**What is required:**
With the pictures left out, copy the listing below exactly.

**Records provided:**
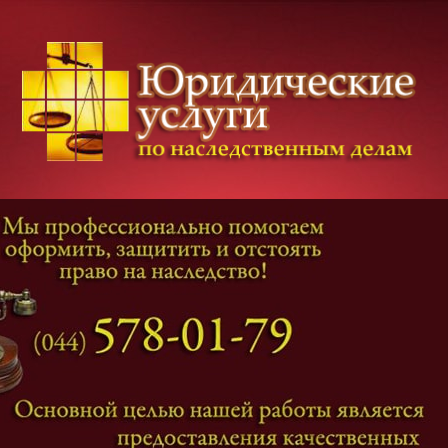
Категории дел
Наследование
и
Завещание
Оформление наследства
Оспаривание наследства
Наследственные споры
Адвокат наследственные дела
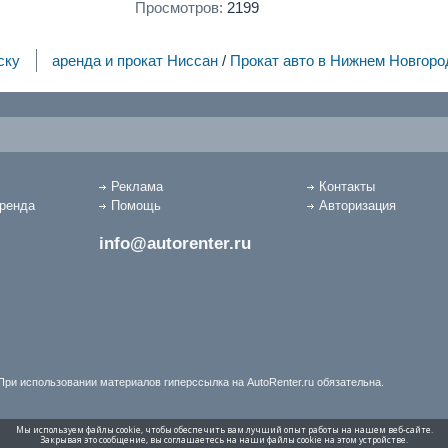
Просмотров:
2199
ску
аренда и прокат Ниссан
/
Прокат авто в Нижнем Новгоро
Реклама
Контакты
аренда
Помощь
Авторизация
info@autorenter.ru
При использовании материалов гиперссылка на AutoRenter.ru обязательна.
Мы используем файлы cookie, чтобы обеспечить вам лучший опыт работы на нашем веб-сайте.
Закрывая это сообщение, вы соглашаетесь на наши файлы cookie на этом устройстве.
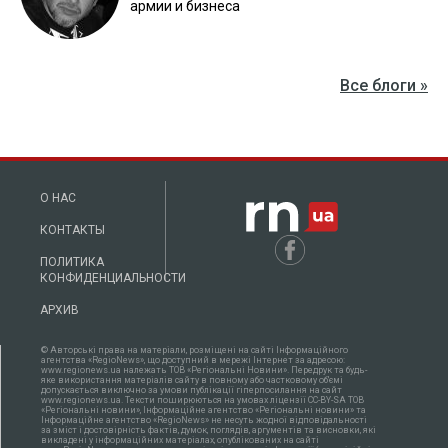
армии и бизнеса
Все блоги »
О НАС
КОНТАКТЫ
ПОЛИТИКА
КОНФИДЕНЦИАЛЬНОСТИ
АРХИВ
© Авторські права на матеріали, розміщені на сайті Інформаційного
агентства «RegioNews», що доступний в мережі Інтернет за адресою:
www.regionews.ua належать ТОВ «Регіональні Новини». Передрук та будь-
яке використання матеріалів сайту в повному або частковому об'ємі
допускається виключно за умови публікації гіперпосилання на сайт
www.regionews.ua. Тексти поширюються нa умовах ліцензії CC-BY-SA ТОВ
«Регіональні новини», Інформаційне агентство «Регіональні новини» та
Інформаційне агентство «RegioNews» не несуть жодної відповідальності
за зміст і достовірність фактів, думок, поглядів, аргументів та висновки, які
викладені у інформаційних матеріалах, опублікованих на сайті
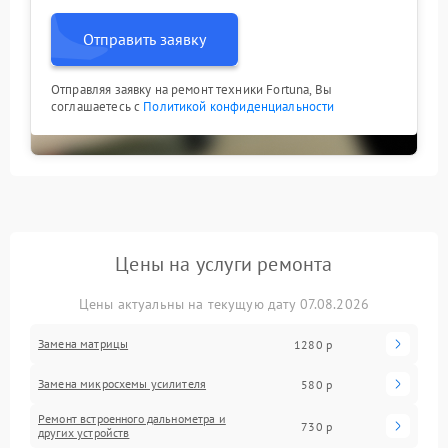
Отправить заявку
Отправляя заявку на ремонт техники Fortuna, Вы
соглашаетесь с
Политикой конфиденциальности
Цены на услуги ремонта
Цены актуальны на текущую дату 07.08.2026
Замена матрицы
1280 р
Замена микросхемы усилителя
580 р
Ремонт встроенного дальнометра и
730 р
других устройств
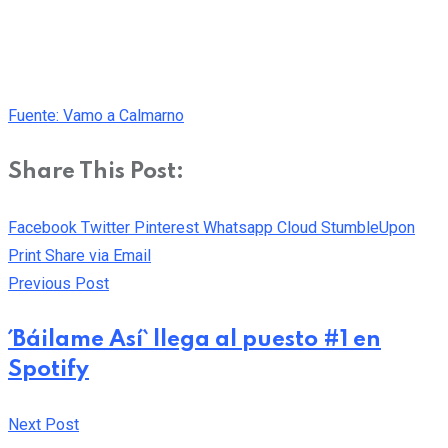
Fuente: Vamo a Calmarno
Share This Post:
Facebook
Twitter
Pinterest
Whatsapp
Cloud
StumbleUpon
Print
Share via Email
Previous Post
´Báilame Así` llega al puesto #1 en
Spotify
Next Post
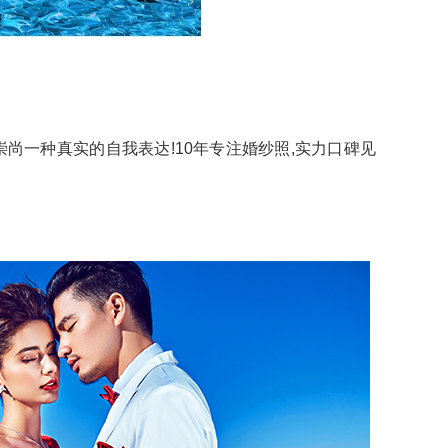
尚一种真实的自我表达!10年专注婚纱照,实力口碑见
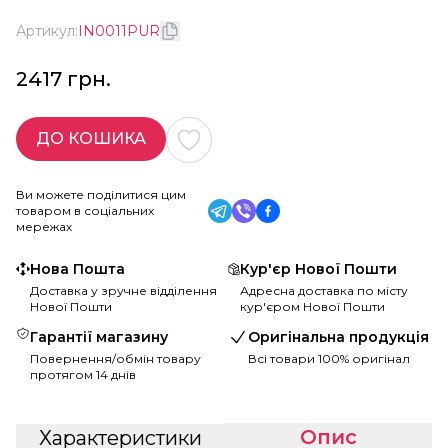
Артикул:
IN0011PUR
2417 грн.
ДО КОШИКА
Ви можете поділитися цим
товаром в соціальних
мережах
Нова Пошта
Кур'єр Нової Пошти
Доставка у зручне відділення
Адресна доставка по місту
Нової Пошти
кур'єром Нової Пошти
Гарантії магазину
Оригінальна продукція
Повернення/обмін товару
Всі товари 100% оригінал
протягом 14 днів
Опис
Характеристики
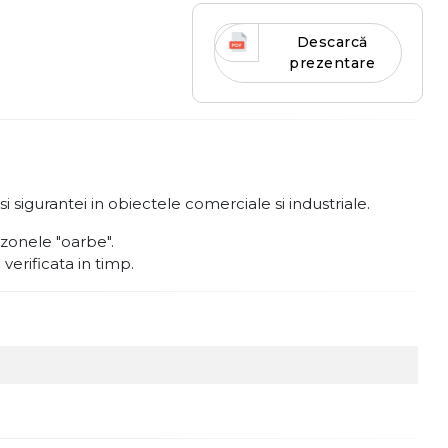
Descarcă
prezentare
sigurantei in obiectele comerciale si industriale.
 zonele "oarbe".
 verificata in timp.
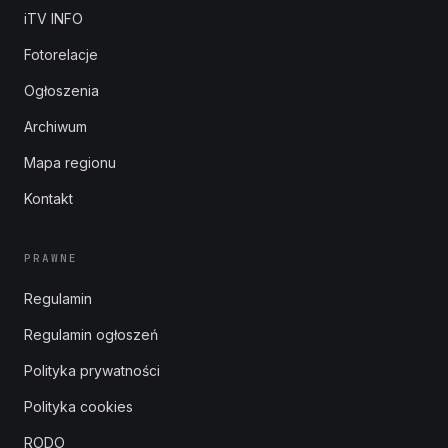
iTV INFO
Fotorelacje
Ogłoszenia
Archiwum
Mapa regionu
Kontakt
PRAWNE
Regulamin
Regulamin ogłoszeń
Polityka prywatności
Polityka cookies
RODO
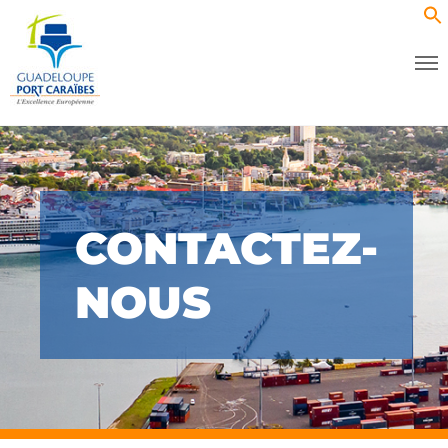
CONTACTEZ-
NOUS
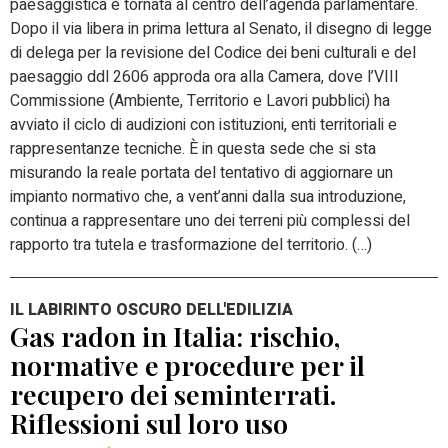
paesaggistica è tornata al centro dell’agenda parlamentare.
Dopo il via libera in prima lettura al Senato, il disegno di legge
di delega per la revisione del Codice dei beni culturali e del
paesaggio ddl 2606 approda ora alla Camera, dove l’VIII
Commissione (Ambiente, Territorio e Lavori pubblici) ha
avviato il ciclo di audizioni con istituzioni, enti territoriali e
rappresentanze tecniche. È in questa sede che si sta
misurando la reale portata del tentativo di aggiornare un
impianto normativo che, a vent’anni dalla sua introduzione,
continua a rappresentare uno dei terreni più complessi del
rapporto tra tutela e trasformazione del territorio. (…)
IL LABIRINTO OSCURO DELL'EDILIZIA
Gas radon in Italia: rischio,
normative e procedure per il
recupero dei seminterrati.
Riflessioni sul loro uso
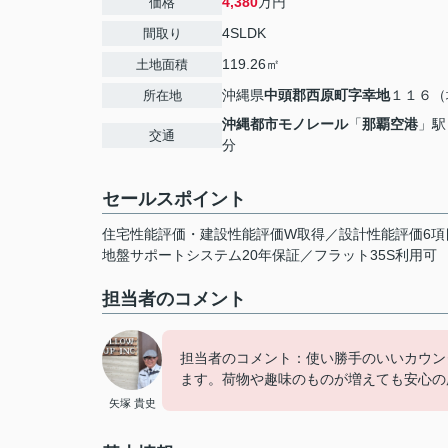
4,380
万円
価格
4SLDK
間取り
119.26㎡
土地面積
沖縄県
中頭郡西原町
字幸地
１１６（
所在地
沖縄都市モノレール
「
那覇空港
」駅
交通
分
セールスポイント
住宅性能評価・建設性能評価W取得／設計性能評価6項
地盤サポートシステム20年保証／フラット35S利用可
担当者のコメント
担当者のコメント：使い勝手のいいカウン
ます。荷物や趣味のものが増えても安心の
矢塚 貴史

**Your response:**
Категории дел
Наследование
и
Завещание
Оформление наследства
Оспаривание наследства
Наследственные споры
Адвокат наследственные дела
Просмотров:
2199
ску
аренда и прокат Ниссан
/
Прокат авто в Нижнем Новгоро
Реклама
Контакты
аренда
Помощь
Авторизация
info@autorenter.ru
При использовании материалов гиперссылка на AutoRenter.ru обязательна.
Мы используем файлы cookie, чтобы обеспечить вам лучший опыт работы на нашем веб-сайте.
Закрывая это сообщение, вы соглашаетесь на наши файлы cookie на этом устройстве.
армии и бизнеса
Все блоги »
О НАС
КОНТАКТЫ
ПОЛИТИКА
КОНФИДЕНЦИАЛЬНОСТИ
АРХИВ
© Авторські права на матеріали, розміщені на сайті Інформаційного
агентства «RegioNews», що доступний в мережі Інтернет за адресою:
www.regionews.ua належать ТОВ «Регіональні Новини». Передрук та будь-
яке використання матеріалів сайту в повному або частковому об'ємі
допускається виключно за умови публікації гіперпосилання на сайт
www.regionews.ua. Тексти поширюються нa умовах ліцензії CC-BY-SA ТОВ
«Регіональні новини», Інформаційне агентство «Регіональні новини» та
Інформаційне агентство «RegioNews» не несуть жодної відповідальності
за зміст і достовірність фактів, думок, поглядів, аргументів та висновки, які
викладені у інформаційних матеріалах, опублікованих на сайті
Отправить заявку
Отправляя заявку на ремонт техники Fortuna, Вы
соглашаетесь с
Политикой конфиденциальности
Цены на услуги ремонта
Цены актуальны на текущую дату 07.08.2026
Замена матрицы
1280 р
Замена микросхемы усилителя
580 р
Ремонт встроенного дальнометра и
730 р
других устройств
Fuente: Vamo a Calmarno
Share This Post:
Facebook
Twitter
Pinterest
Whatsapp
Cloud
StumbleUpon
Print
Share via Email
Previous Post
´Báilame Así` llega al puesto #1 en
Spotify
Next Post
尚一种真实的自我表达!10年专注婚纱照,实力口碑见
Артикул:
IN0011PUR
2417 грн.
ДО КОШИКА
Ви можете поділитися цим
товаром в соціальних
мережах
Нова Пошта
Кур'єр Нової Пошти
Доставка у зручне відділення
Адресна доставка по місту
Нової Пошти
кур'єром Нової Пошти
Гарантії магазину
Оригінальна продукція
Повернення/обмін товару
Всі товари 100% оригінал
протягом 14 днів
Опис
Характеристики
Descarcă
prezentare
sigurantei in obiectele comerciale si industriale.
 zonele "oarbe".
 verificata in timp.
iTV INFO
Fotorelacje
Ogłoszenia
Archiwum
Mapa regionu
Kontakt
PRAWNE
Regulamin
Regulamin ogłoszeń
Polityka prywatności
Polityka cookies
RODO
CONTACTEZ-
NOUS
paesaggistica è tornata al centro dell’agenda parlamentare.
Dopo il via libera in prima lettura al Senato, il disegno di legge
di delega per la revisione del Codice dei beni culturali e del
paesaggio ddl 2606 approda ora alla Camera, dove l’VIII
Commissione (Ambiente, Territorio e Lavori pubblici) ha
avviato il ciclo di audizioni con istituzioni, enti territoriali e
rappresentanze tecniche. È in questa sede che si sta
misurando la reale portata del tentativo di aggiornare un
impianto normativo che, a vent’anni dalla sua introduzione,
continua a rappresentare uno dei terreni più complessi del
rapporto tra tutela e trasformazione del territorio. (…)
IL LABIRINTO OSCURO DELL'EDILIZIA
Gas radon in Italia: rischio,
normative e procedure per il
recupero dei seminterrati.
Riflessioni sul loro uso
4,380
万円
価格
4SLDK
間取り
119.26㎡
土地面積
沖縄県
中頭郡西原町
字幸地
１１６（
所在地
沖縄都市モノレール
「
那覇空港
」駅
交通
分
セールスポイント
住宅性能評価・建設性能評価W取得／設計性能評価6項
地盤サポートシステム20年保証／フラット35S利用可
担当者のコメント
担当者のコメント：使い勝手のいいカウン
ます。荷物や趣味のものが増えても安心の
矢塚 貴史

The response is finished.